When we examine IT and information security practice, we find that the otherwise widespread use of traceability is not applied. There is a close parallel to be drawn between ‘safety’ and ‘security’ (in French the words are the same). So it seems strange that when we construct security solutions we do so in a way that is not directly traceable to the requirements that the business has for being ‘secured’. Looked at from the outside, the IT security controls and practices that are commonly deployed can be seen as little more that anecdotal folklore. The ‘best practice’ is to take a list of controls compiled by others and to apply these widely in the hope that this will defend the business information and IT systems from the threats that abound in our current business world. The technical and process designs are not traceable to the actual business risks and are not even seen in business terms.
The ‘carpet bombing’ approach taken by so many organisations is neither effective nor efficient. Some controls are surplus to requirements, other requirements are not adequately met by the control set, because there is no way of tracing and matching business risks with controls. One must question then how can such an approach be regarded as being ‘in control’ of the business when there is no way to demonstrate that actual business risks have been addressed.

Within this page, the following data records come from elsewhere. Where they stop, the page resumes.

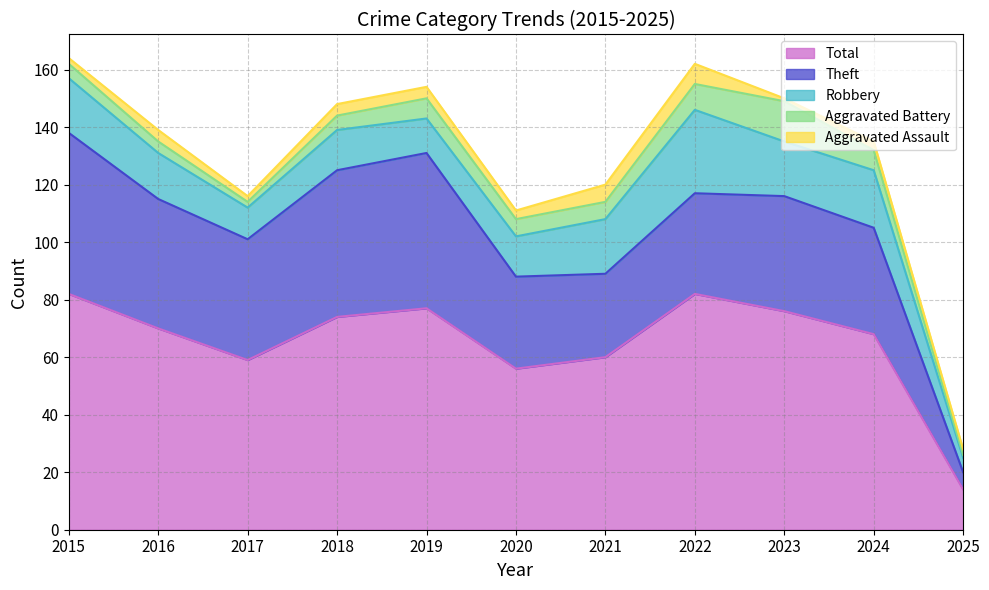

What is the minimum value for Robbery?

5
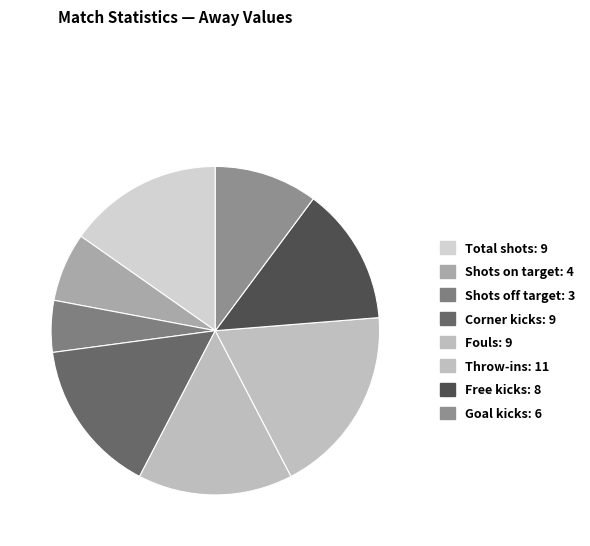

What is the change in value from Total shots to Shots off target?

-6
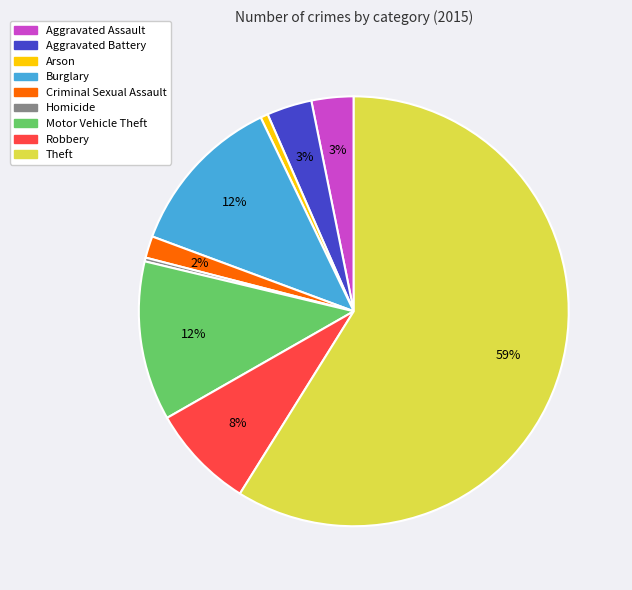

Which slice is the largest?

Theft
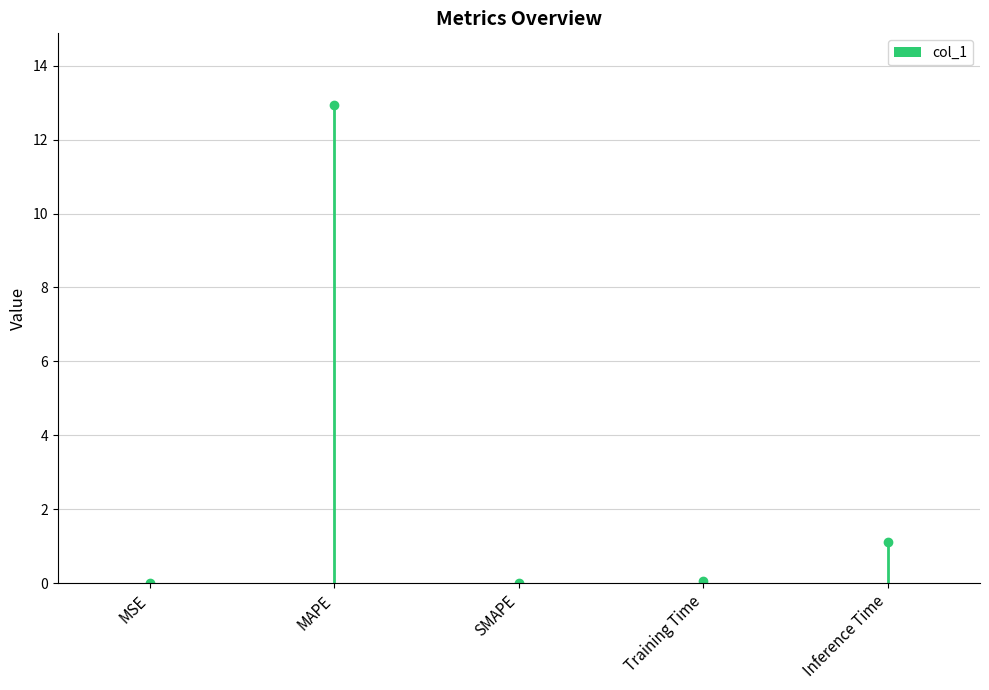

The chart shows a value of 0.0 at MSE. True or false?

False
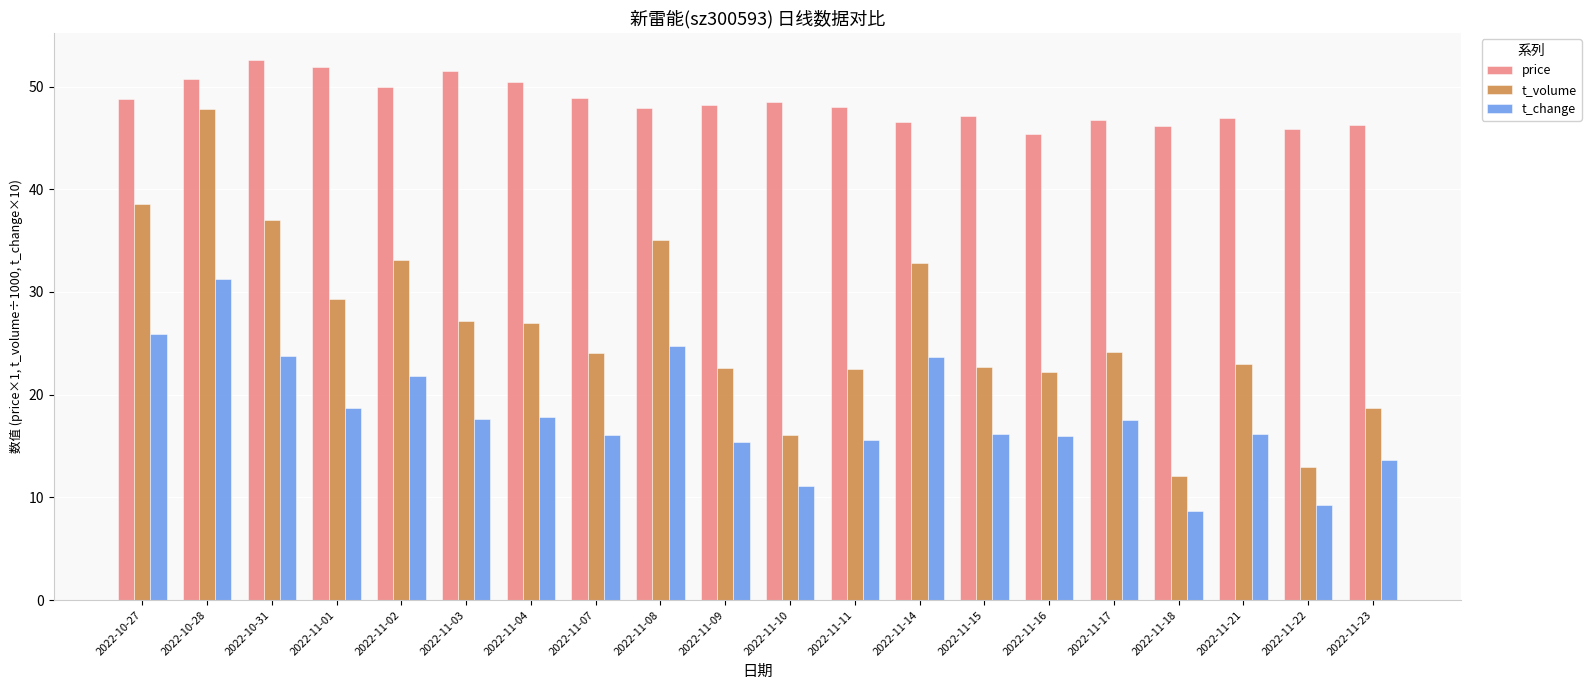

What is the total value across all series at 2022-11-16?

83.6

In contrast, SABSA embeds the concept of two-way traceability. If a business identifies a risk, then it should be clear exactly how that risk is to be addressed. It should also be possible to monitor the performance of the specific controls to report back how much risk is actually being experienced and what residual risk is retained. Each control should be business-justified by forward traceability and the successful management of each business risk should be reported by backwards traceability. Controls that do not derive directly from a business requirement are not required. Acceptable risk levels are specified by the business as part of its risk appetite.
SABSA achieves traceability of controls through Business Attributes Profiling. The business requirements are distilled into individual Attributes, each of which is associated with a measurement approach and a performance target. Measurements during the operational lifecycle can be fed back and reported through a risk dashboard or scorecard. For a business that wishes to demonstrate that it is ‘in control’ how else could this be done?